Потрясённый случившимся, весь в поту, трясясь, словно от озноба, хотя меня и бросило в жар, я налил водки, почти полный фужер, выпил залпом – не ощущая ни вкуса, ни запаха. Потом меня охватила невероятная расслабленность, и я уснул крепко и безмятежно, как не спал уже давно.

Утром я встал довольно поздно. Весь больной и разбитый. За ночь погода поменялась. После тихого, пасмурного последнего дня старого года – светило неяркое солнце, дул пронзительный северо-западный ветер, и сильно подморозило. В соседних квартирах помаленьку зарождалась вялая послепраздничная жизнь, судя по слабым звукам, раздающимся то тут, то там… Голова у меня болела, от намешанного ночью всякого пития, а желудок сводило от голода. Я ведь, почти не закусывал. Но у меня было всё – и чем поправить самочувствие, и чем набить живот! В меру выпив, хорошо позавтракав, я вдруг решил пройтись по городу, затаившемуся, после новогодней вакханалии. Сидеть одному в пустой квартире, с то ли домовым, то ли чертёнком – совсем не хотелось. А пойти в гости, как это мы с женой и сыном делали раньше, когда все офицерские семьи жили одной большой семьёй – было не к кому. И я отправился бесцельно бродить.

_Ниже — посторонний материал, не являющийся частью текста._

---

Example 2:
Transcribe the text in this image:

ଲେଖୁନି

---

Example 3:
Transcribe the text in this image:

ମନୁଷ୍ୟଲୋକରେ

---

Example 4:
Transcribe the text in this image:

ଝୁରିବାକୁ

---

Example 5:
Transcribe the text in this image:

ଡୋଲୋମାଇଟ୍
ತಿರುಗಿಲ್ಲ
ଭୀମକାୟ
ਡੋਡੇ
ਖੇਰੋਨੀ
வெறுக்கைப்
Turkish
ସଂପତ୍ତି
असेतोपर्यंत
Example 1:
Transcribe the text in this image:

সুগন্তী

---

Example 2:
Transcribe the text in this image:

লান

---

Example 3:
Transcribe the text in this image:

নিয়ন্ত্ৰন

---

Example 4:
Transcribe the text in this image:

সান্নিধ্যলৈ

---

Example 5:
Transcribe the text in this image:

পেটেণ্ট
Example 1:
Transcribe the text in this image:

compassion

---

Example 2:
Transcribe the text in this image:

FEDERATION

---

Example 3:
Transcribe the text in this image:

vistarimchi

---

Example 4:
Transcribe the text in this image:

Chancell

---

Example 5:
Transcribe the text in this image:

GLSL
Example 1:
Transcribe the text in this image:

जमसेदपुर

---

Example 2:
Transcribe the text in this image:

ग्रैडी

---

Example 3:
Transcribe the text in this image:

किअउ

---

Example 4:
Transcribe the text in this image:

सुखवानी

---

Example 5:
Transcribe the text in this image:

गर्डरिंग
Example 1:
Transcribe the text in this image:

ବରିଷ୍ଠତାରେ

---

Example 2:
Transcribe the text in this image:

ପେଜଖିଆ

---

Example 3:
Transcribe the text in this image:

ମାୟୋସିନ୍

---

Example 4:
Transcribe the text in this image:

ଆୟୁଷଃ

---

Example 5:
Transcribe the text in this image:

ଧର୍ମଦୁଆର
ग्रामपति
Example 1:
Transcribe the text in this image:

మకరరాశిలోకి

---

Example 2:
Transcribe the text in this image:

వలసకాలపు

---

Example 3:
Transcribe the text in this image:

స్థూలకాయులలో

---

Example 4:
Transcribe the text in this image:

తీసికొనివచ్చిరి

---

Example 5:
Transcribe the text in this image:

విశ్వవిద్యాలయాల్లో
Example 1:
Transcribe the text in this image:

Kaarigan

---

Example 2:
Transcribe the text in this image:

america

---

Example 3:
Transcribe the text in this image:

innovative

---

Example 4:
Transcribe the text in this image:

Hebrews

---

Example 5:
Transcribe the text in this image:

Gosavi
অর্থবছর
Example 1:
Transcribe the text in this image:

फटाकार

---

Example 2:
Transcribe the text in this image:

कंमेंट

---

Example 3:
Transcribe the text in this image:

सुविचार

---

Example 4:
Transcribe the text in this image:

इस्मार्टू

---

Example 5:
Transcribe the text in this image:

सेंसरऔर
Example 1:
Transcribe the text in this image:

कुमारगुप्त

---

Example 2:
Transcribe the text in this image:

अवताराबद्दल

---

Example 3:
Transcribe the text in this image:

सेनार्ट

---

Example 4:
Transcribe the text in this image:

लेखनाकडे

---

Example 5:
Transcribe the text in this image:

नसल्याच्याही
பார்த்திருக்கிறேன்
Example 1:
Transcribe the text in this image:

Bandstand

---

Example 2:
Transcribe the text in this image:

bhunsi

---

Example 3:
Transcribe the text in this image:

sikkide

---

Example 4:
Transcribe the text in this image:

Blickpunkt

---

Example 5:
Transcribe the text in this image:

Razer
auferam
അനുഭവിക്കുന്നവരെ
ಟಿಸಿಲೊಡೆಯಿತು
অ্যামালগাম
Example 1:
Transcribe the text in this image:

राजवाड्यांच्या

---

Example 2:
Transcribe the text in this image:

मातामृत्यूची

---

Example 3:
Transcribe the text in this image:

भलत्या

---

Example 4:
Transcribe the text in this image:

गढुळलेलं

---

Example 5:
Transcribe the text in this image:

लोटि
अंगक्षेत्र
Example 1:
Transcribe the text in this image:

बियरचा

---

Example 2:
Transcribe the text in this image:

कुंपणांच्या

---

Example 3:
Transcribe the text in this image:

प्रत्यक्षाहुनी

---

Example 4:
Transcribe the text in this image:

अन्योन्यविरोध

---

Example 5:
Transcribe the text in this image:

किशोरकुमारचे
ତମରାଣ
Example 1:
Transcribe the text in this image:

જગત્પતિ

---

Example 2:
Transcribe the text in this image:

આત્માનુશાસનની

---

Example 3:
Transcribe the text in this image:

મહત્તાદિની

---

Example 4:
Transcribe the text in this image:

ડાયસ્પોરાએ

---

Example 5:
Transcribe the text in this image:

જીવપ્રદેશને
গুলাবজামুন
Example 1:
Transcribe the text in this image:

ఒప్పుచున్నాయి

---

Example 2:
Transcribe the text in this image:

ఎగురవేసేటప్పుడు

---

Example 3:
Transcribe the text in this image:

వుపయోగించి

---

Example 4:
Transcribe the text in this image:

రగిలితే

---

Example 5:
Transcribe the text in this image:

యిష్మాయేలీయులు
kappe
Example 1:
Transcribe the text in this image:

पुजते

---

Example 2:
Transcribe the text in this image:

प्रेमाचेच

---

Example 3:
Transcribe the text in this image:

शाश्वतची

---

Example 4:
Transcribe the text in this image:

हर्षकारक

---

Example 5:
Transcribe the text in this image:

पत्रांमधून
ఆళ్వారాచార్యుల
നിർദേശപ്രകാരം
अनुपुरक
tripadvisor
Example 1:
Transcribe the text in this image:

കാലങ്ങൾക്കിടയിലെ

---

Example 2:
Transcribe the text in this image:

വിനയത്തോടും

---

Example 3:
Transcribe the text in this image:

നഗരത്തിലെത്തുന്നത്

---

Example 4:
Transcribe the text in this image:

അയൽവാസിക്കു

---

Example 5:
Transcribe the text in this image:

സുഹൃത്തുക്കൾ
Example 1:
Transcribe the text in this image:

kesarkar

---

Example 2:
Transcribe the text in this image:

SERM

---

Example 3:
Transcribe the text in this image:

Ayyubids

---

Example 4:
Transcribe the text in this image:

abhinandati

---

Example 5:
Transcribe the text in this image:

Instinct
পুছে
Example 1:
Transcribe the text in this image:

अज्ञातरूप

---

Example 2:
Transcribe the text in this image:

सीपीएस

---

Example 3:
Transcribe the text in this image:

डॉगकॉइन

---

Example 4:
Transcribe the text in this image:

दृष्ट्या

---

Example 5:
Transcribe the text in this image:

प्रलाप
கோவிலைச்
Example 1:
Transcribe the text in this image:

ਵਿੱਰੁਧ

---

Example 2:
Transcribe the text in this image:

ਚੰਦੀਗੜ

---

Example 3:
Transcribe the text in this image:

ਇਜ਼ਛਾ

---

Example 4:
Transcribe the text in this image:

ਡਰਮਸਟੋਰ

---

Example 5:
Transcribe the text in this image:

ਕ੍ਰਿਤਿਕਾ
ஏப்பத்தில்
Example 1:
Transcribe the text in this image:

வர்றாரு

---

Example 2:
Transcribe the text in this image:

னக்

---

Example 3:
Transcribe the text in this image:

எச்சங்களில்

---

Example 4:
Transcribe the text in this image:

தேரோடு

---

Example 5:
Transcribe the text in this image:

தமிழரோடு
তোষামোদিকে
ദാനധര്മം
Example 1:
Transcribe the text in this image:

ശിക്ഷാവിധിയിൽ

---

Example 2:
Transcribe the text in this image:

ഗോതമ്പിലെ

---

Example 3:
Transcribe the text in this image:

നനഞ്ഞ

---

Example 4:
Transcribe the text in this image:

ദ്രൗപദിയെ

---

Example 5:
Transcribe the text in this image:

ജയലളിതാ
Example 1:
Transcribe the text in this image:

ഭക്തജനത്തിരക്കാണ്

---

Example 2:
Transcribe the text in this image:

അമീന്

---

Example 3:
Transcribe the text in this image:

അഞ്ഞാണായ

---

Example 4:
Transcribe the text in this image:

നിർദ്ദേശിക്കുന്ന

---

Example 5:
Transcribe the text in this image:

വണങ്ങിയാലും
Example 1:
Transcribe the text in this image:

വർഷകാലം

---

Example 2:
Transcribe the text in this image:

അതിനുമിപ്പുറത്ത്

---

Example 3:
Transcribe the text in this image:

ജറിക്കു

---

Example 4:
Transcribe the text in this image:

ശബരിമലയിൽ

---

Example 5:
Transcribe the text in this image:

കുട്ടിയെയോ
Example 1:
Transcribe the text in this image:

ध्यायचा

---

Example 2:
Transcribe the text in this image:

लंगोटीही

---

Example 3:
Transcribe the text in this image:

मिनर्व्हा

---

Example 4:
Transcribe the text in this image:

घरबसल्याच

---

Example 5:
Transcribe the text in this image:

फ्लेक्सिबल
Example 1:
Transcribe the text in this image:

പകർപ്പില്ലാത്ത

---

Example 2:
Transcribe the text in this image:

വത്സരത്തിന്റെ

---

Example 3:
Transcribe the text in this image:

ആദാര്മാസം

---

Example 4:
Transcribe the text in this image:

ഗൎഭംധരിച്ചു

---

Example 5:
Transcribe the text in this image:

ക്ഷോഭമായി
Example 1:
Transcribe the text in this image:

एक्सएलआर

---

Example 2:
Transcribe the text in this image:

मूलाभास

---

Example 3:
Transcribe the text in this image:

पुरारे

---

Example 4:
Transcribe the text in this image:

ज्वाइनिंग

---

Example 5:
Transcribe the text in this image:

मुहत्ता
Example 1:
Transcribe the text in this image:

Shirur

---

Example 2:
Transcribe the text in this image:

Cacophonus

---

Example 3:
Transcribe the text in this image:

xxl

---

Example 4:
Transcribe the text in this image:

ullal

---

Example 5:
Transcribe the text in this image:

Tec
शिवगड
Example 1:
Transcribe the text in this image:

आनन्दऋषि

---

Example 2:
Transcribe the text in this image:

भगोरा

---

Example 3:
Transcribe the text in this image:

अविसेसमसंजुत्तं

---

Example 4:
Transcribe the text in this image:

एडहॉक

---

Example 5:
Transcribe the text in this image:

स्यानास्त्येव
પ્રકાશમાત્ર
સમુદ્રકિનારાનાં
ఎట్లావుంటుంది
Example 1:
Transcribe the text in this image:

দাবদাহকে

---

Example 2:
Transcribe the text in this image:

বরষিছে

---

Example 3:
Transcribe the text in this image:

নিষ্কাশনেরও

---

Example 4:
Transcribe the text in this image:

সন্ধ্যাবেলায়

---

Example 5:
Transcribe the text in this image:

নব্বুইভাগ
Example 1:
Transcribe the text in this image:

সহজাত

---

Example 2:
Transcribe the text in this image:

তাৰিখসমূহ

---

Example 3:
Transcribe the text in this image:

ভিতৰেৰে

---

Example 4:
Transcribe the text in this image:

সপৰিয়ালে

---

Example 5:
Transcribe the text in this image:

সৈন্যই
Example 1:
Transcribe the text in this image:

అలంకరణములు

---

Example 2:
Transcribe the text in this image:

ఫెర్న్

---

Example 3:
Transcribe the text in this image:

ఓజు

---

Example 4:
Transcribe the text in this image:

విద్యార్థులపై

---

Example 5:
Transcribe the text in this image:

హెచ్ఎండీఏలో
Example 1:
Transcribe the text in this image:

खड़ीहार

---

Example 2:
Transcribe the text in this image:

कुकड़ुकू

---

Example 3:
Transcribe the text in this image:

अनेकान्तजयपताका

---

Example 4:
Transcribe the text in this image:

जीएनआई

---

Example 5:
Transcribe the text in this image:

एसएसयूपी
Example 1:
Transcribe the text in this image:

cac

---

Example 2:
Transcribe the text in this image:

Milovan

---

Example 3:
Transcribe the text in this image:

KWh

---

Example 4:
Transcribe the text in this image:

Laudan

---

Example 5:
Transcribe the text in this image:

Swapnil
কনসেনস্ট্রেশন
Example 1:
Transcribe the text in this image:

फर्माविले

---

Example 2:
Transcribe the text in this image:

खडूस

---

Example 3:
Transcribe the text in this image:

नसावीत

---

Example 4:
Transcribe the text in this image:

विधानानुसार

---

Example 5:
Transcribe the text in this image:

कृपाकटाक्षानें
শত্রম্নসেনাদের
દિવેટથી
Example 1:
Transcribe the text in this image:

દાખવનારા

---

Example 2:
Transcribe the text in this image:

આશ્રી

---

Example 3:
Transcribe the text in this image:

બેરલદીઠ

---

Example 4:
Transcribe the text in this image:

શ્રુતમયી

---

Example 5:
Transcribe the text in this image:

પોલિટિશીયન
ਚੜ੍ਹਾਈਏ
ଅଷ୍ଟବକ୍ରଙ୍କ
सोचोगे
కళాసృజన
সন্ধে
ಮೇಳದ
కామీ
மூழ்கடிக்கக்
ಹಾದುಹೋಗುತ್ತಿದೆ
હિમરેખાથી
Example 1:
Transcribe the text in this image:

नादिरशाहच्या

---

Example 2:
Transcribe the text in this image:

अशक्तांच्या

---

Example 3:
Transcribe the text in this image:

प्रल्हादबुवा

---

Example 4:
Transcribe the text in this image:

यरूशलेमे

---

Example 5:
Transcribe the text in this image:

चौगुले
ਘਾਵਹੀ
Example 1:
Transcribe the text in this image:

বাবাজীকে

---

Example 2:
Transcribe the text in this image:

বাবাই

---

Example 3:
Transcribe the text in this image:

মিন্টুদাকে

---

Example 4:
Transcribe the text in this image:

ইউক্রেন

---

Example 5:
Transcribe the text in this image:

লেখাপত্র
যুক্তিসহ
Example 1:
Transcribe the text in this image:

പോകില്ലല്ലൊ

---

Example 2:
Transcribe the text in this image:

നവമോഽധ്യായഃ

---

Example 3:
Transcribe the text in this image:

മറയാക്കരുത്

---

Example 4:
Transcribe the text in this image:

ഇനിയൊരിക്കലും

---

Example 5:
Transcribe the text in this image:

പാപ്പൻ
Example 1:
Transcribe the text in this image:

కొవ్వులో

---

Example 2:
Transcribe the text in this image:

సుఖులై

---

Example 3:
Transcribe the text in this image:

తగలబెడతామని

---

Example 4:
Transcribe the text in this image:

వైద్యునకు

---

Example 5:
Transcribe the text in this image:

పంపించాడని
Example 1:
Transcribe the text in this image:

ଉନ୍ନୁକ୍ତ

На безлюдных улицах резкий ветер сразу проник под одежду, и прошёлся по всем костям, глаза заслезились. Что-то возмущённо бормоча, тут и там по ледяной корке, покрывшей за ночь, ещё вчера вечером рыхлый снег, перемещались пустые корпуса от салютов и фейерверков, сделанные из плотного картона, и гонимые ветром. Томно позвякивая, покатывались кое-где порожние бутылки, редкие прохожие – торопливой рысцой спешили укрыться от холода, автобусов видно не было. Но какая-то неясная сила тянула меня ходить по этим, продуваемым стужей и обледенелым улицам, подставлять лицо морозному воздуху. Лихая злость на всё разом: моё одиночество, неустроенность, неясность того, что будет дальше, и какой-то дурацкий кураж от того, что в кармане у меня лежала небольшая пачка денег – овладели мной. Я упрямо топал под порывами жгучего ветра, не имея совершенно никакой цели, поворачивая, куда глаза глядят, и бормотал, словно помешанный: «Нет уж, я ещё окончательно не стёрт… Я ещё трепыхаюсь! Я не собираюсь сдаваться»! – а на ресницах замерзали слёзы. То ли от ветра, то ли от того, что никто меня не ждёт. Намёрзнувшись вдоволь, я с наслаждением вернулся в жилище, где обитаю. Пусть неуютное, чужое, но тёплое. Ёлочка-сосенка всё ещё издавала тончайший лесной запах. У соседей за стеной справа – возобновилось бурное празднование, после недолгого перерыва… Я поставил разогреваться чайник, выпил полфужера «Metaxa», что бы согреться окончательно и, уставившись в окно в кухне, глядя вдаль, где за городом разлеглись заснеженные поля, и чернели голыми стволами заметённые снегом леса, вдруг решил: «На Рождество я поеду к родителям и брату, в свой родной городок»! И на душе сразу стало свободнее и светлее, будто выпорхнула она из неведомой клетки… Но тут же вспомнилось из детства: по весне мы с братом в саду выпускали птичек, зимовавших у нас дома. Как они весело выпархивали на волю, а потом, отвыкшие летать, садились на ближайшую ветку дерева, и сидели неподвижно, беспомощно и растерянно крутя головками по сторонам…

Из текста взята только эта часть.